Monday, March 6, 2017

Weed (1972)



          Pot was such an integral part of late-’60s/early-’70s youth culture that the prospect of a vintage documentary on the subject is tantalizing. The good news is that Weed comprises thorough reportage, with interviews and vignettes collected from various different countries, thereby illuminating global attitudes toward ganja. The bad news is that Weed seems like the product of blissed-out true believers who, one presumes, spent as much time rolling joints as they did rolling camera. Casual, flat, and meandering, Weed covers a number of topics and gives marijuana critics opportunities to speak, but in the end, the picture comes across as either a PSA for the benefits of smoking dope or a how-to manual for smuggling grass across international borders. Rather than reaching for a broader audience by engaging the subject with an open mind, director Alex de Renzy approaches the movie like he’s writing some groovy feature article for High Times. De Renzy, who made his living before and after this project as a hardcore pornographer, appears on camera throughout the film, his long blonde hair tied in a ponytail, so he looks a bit like a counterculture analogue to a 60 Minutes correspondent. The director brackets his movie with footage of hearings overseen by a national commission on marijuana use, essentially contextualizing the whole picture as a response to governmental warnings against grass.

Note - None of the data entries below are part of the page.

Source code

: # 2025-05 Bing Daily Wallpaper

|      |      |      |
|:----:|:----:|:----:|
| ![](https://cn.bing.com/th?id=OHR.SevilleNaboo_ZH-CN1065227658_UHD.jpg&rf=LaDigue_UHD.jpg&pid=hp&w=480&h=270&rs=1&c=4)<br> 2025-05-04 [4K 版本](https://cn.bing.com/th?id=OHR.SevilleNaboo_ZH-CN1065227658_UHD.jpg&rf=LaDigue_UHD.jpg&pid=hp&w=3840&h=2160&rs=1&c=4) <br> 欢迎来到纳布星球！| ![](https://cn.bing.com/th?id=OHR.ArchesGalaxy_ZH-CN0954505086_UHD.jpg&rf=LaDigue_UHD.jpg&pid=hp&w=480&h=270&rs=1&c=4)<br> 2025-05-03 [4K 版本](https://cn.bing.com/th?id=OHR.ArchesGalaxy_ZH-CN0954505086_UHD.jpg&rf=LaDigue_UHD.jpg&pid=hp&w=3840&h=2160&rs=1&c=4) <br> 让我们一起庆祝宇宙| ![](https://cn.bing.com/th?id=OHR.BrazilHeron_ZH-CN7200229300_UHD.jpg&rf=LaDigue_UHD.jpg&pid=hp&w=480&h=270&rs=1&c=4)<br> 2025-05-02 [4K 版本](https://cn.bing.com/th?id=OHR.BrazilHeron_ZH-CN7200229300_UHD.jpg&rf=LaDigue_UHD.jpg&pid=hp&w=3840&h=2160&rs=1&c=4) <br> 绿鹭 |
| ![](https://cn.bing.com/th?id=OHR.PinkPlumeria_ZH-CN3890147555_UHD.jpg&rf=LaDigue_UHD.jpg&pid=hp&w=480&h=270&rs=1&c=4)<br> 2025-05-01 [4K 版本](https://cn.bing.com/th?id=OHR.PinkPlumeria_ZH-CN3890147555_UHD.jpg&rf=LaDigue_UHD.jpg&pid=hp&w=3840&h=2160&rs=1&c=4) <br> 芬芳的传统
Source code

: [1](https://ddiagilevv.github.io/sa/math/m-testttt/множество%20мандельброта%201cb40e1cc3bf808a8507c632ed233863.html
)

          In some scenes, de Renzy speaks with police officers and scientists about the effects of weed and related lawlessness, though most of these interviews are skewed toward remarks that downplay the dangers of pot. In other scenes, de Renzy travels to Canada, Mexico, and Southeast Asia to investigate other countries’ perspectives on pot as compared to America’s. The Canada scene is particularly galling, because it tracks kids as they ferry dope across the border, then enjoy a celebratory toke. The Mexico sequences make the questionable argument that America should lighten up because pot is so important to the Mexican economy. Things get even loopier in Vietnam and Cambodia. De Renzy speaks with soldiers who describe easily accessible weed as a virtual staple of their existence in Vietnam, and then Weed becomes a sort of fetish film once De Renzy’s camera discovers Cambodian marketplaces where huge quantities of pot and hash are openly displayed for sale. What’s missing from Weed are interviews with pot users about how the drug figures into their lifestyles, as well as voices from the political sphere about reasons for legislation. One assumes that de Renzy wanted viewers to walk away from Weed feeling as cool about cannabis as he does, but it’s unlikely this movie has ever changed anyone’s mind.